Evaluating why good employees leave

Among those employees that left, 25% of the population got 0.52 on their evaluation. Half the population got 0.79 on their evaluation. The mean evaluation is 0.71. Employees with evaluation scores above 0.71 resulted in a count of 7606. Among those, the employees that left were 1893. This is about 25% of the employees.

Analyzing the relationship between salary and employees leaving, majority were low/medium salary. About 98% of the employees that left were low/medium salary while 92% of all employees were in this category.

Monthly Hours of employees that left

Monthly Hours of employees that stayed

The histogram (above) average monthly hours for employees that left show that they generally worked more than 200 hours (45 hours a week). Histogram for average monthly hours for employees that stayed show that there was a uniform distribution for hours worked between 125 and 225 hours. So not only do employees that left get paid low/medium salary, they also on average worked 50 hours more than employees that stayed.

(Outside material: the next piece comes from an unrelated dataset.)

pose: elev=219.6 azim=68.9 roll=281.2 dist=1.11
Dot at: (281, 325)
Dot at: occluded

Analyzing salary and whether an employee has been promoted in the last 5 years, results show (below) that 99% of employees that left, were not promoted in the last 5 years, even with an evaluation of 0.71 and higher. Bulk of those employees were low and medium salaries. Looking at the satisfaction level , the satisfaction was lower for by at least 20% for employees that were not promoted in the last 5 years.

salary

salary_notpromoted

salary_satisfaction

Thus, employees with at least 0.71 evaluation rating and not promoted in the last 5 years resulted in them leaving, probably to find greener pastures.

Predicting Employees that Left (Classification)

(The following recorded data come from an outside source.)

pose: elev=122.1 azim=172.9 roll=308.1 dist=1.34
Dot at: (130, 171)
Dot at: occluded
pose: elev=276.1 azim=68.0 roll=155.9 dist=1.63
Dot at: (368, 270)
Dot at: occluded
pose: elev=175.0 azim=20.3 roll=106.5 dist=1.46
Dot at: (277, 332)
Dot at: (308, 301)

Hypothesis is that employees above 0.71 that have not been promoted will leave the company. Fortunately most of the left column matches up with this, so Using Random Forest/Extra Trees, there is no need for scaling of the data.

features used: After including all features in the Random Forest model, salary, promoted, work accident, sales were not significant features and thus ommitted. Features used in this analysis are:

  • satisfaction level
  • number of projects
  • average monthly hours
  • time spent with the company

Random Forest

Random Forest has the highest accuracy, with 9 having Type I error and 17 having Type II error.

random forest

feature importance

Extra Trees

Extra Trees has a higher Type I error and the same Type II error as Random Forest. Although overall accuracy is 0.001 less than Random Forest.

extra trees

Gradient Boosting

Gradient Boosting has the lowest Type II error of all three, though the accuracy score is .01 lower than Random Forest model.

gradient boosting

Classification Model Conclusion

If lowest Type II error is the goal (ensuring that model predicted that the employee stayed, but the employee left), then Gradient Boosting Model is the best one, even though accuracy is lower. Since the accuracy is 0.01 lower, that is pretty negligible.

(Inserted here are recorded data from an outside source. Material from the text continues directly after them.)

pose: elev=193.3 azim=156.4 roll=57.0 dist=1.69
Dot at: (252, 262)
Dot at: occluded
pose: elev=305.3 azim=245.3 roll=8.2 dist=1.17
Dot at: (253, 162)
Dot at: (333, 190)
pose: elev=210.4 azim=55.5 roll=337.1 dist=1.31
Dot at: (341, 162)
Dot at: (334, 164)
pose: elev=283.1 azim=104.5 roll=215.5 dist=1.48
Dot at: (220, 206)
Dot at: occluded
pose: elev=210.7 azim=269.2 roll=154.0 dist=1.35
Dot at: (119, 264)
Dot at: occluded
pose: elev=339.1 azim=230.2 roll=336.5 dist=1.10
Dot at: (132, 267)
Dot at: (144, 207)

Predicting Satisfaction Level (Regression)

Instead of predicting which employees left, let’s see if we can predict the satisfaction level of the employee. Ultimately that should be the goal, happy employees will perform better and stay. This will be tackled later.

Conclusion

In determining why employees leave, the obvious reason is that their last evaluation score was low, below 0.5, which was about 25% of the sample. The question is, why do good employees leave? From data analysis is that for employees that scored at least 0.71 on their evaluation, 99% of the employees that left did not receive a promotion in last 5 years.

From prediction, Random Forest, Extra Trees, and Gradient Boosting all had high accuracy. For the highest accuracy Random Forest did the best, and for lowest Type II error, Gradient Boosting was the best. That being said the difference between all three is minimal.